Tucker Lewis Index of factoring reliability =  0.9633
RMSEA index =  0.0553  and the 90 % confidence intervals are  0.0157 0.0882
BIC =  -45.93
Fit based upon off diagonal values = 0.996
Measures of factor score adequacy             
                                                    MR1   MR2   MR3
Correlation of (regression) scores with factors   0.944 0.859 0.848
Multiple R square of scores with factors          0.892 0.738 0.719
Minimum correlation of possible factor scores     0.783 0.477 0.439

上のブロックには因子負荷量が表示されている。h2の列が共通性でu2が独自性。デフォルトの関数と違ってどっちも表示されるので便利。comというのは複雑性というもので1に近いほどその変数は単純構造に近いらしい。上の観測変数だとx9は因子２と因子３でどっちつかずなため複雑性が1から離れている。

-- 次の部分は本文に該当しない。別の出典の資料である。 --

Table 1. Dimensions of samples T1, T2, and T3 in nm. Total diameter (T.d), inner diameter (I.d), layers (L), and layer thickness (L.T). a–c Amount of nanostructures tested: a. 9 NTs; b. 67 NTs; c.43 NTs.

その下のブロックには因子寄与や因子寄与率、累積因子寄与などが表示されている。説明率と累積説明率もその下に表示される。

次のブロックは因子間相関が表示される。ちなみに直行回転だとこれは表示されない。

そのあとは複雑性の平均が表示されている。きっと観測変数のx9を削除するともう少しあがるのかな？

下の方には、様々な適合度の指標が順番に表示される。χ2乗値、RMSR、Tucker Lewis Index、、RMSEA、BICなど。

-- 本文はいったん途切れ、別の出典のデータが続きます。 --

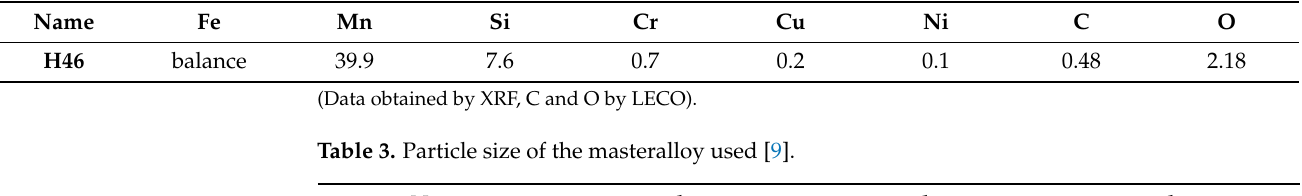
Table 2. Chemical composition of the masteralloy used (wt.%).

RMSEAだと0.050以下が良好だとか、TuckerLewisIndexは1に近いほどよいだとか指標ごとにあてはまりの程度を教えてくれる。BICは同一データからのモデル間の比較などに使われて小さいほど良いとか言われているもの。（どうやって算出しているかは調べたことがないから知らない）

違った推定法を比較してみる

fa()の用法の説明を終えたところで、推定法だけを変えてみて結果がどう変わるのかを見てみる。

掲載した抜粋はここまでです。